The system gracefully handles several edge cases:

Jobs with missing start times (uses default values)
Jobs still in progress (handles null or zero EndTime)
Zero-duration jobs (establishes minimum countable duration)
Jobs spanning multiple periods (correctly apportions time)
Proper rounding for partial hours (consistent decimal precision)

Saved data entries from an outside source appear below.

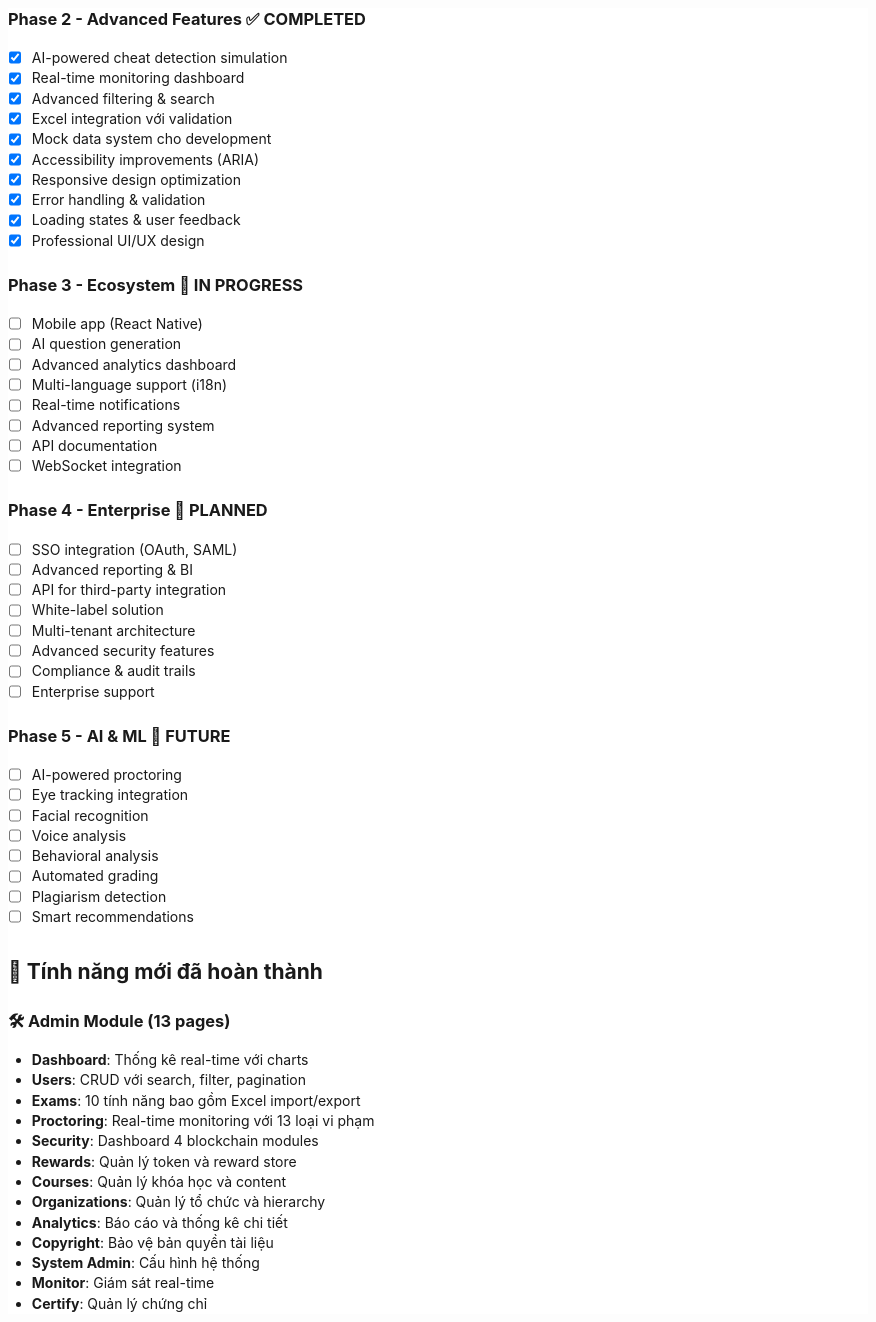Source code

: ### Phase 2 - Advanced Features ✅ COMPLETED
- [x] AI-powered cheat detection simulation
- [x] Real-time monitoring dashboard
- [x] Advanced filtering & search
- [x] Excel integration với validation
- [x] Mock data system cho development
- [x] Accessibility improvements (ARIA)
- [x] Responsive design optimization
- [x] Error handling & validation
- [x] Loading states & user feedback
- [x] Professional UI/UX design

### Phase 3 - Ecosystem 🚧 IN PROGRESS
- [ ] Mobile app (React Native)
- [ ] AI question generation
- [ ] Advanced analytics dashboard
- [ ] Multi-language support (i18n)
- [ ] Real-time notifications
- [ ] Advanced reporting system
- [ ] API documentation
- [ ] WebSocket integration

### Phase 4 - Enterprise 🔮 PLANNED
- [ ] SSO integration (OAuth, SAML)
- [ ] Advanced reporting & BI
- [ ] API for third-party integration
- [ ] White-label solution
- [ ] Multi-tenant architecture
- [ ] Advanced security features
- [ ] Compliance & audit trails
- [ ] Enterprise support

### Phase 5 - AI & ML 🔮 FUTURE
- [ ] AI-powered proctoring
- [ ] Eye tracking integration
- [ ] Facial recognition
- [ ] Voice analysis
- [ ] Behavioral analysis
- [ ] Automated grading
- [ ] Plagiarism detection
- [ ] Smart recommendations

## 🎉 Tính năng mới đã hoàn thành

### 🛠️ Admin Module (13 pages)
- **Dashboard**: Thống kê real-time với charts
- **Users**: CRUD với search, filter, pagination
- **Exams**: 10 tính năng bao gồm Excel import/export
- **Proctoring**: Real-time monitoring với 13 loại vi phạm
- **Security**: Dashboard 4 blockchain modules
- **Rewards**: Quản lý token và reward store
- **Courses**: Quản lý khóa học và content
- **Organizations**: Quản lý tổ chức và hierarchy
- **Analytics**: Báo cáo và thống kê chi tiết
- **Copyright**: Bảo vệ bản quyền tài liệu
- **System Admin**: Cấu hình hệ thống
- **Monitor**: Giám sát real-time
- **Certify**: Quản lý chứng chỉ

5. Implementation Guidelines

When implementing or extending this system, consider the following best practices:

Data Consistency: Always maintain the aggregation hierarchy (hour → day → week → month)
Error Handling: Log detailed information for any aggregation failures
Performance Optimization: Index critical fields in time-series tables
Monitoring: Implement alerts for failed aggregations or missing periods
Scalability: Design for horizontal scaling as job volume increases

By following these guidelines and leveraging the robust recovery mechanisms, the system will maintain accurate job time metrics even under adverse conditions.